SIMÕES, C. H. D.; RIEMENSCHNEIDER, F.; AIELLO-VAISBERG, T. M. J. “Victims of Contemporary Society”: mental health workers’ imaginary regarding the psychiatric patient. Proceedings of the X Apoiar Conference – The Laboratory of Mental Health and Social Clinical Psychology: 20 Years – The Journey and the Future, p. 254–265. São Paulo: Institute of Psychology, University of São Paulo, 2012.

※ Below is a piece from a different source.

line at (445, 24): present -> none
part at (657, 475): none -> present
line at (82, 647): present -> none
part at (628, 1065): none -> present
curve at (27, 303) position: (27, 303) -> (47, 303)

Available on: https://serefazer-aiellovaisberg.psc.br/wp-content/uploads/2024/09/2012-Vitimas-da-Sociedade-Contemporanea-imaginario-de-trabalhadores-de-saude-mental-sobre-o-paciente-psiquiatrico.pdf 

Abstract: In this work, we present an intervention research conducted with mental health workers of various higher education backgrounds who form a team in a psychiatric institution. We employed a complex methodology, and in this study, we focus on the collective interview organized through two dialogical mediators: the Thematic Drawing-and-Story Procedure [D-E (T)] and the presentation of slides to facilitate group conversation, aiming to foster emotional communication. The event was recorded as a psychoanalytic narrative, which, when considered alongside the drawing-stories, enabled the interpretative production of an affective-emotional or unconscious relational meaning field named “Victims of Contemporary Society”. This field is defined by the belief that society generates psychic and existential suffering due to the ways in which it is organized in the current era. The concrete conditions of social, economic, political, and cultural life are seen as direct causes of psychic distress. This attribution of a direct social causality to psychic suffering may be considered an indication of a movement toward overcoming conservative positions. However, its presentation in the form of direct and simplified determination seems to reveal a tendency to overlook the individual’s complexity, reducing them to a mere effect of the political-social structure.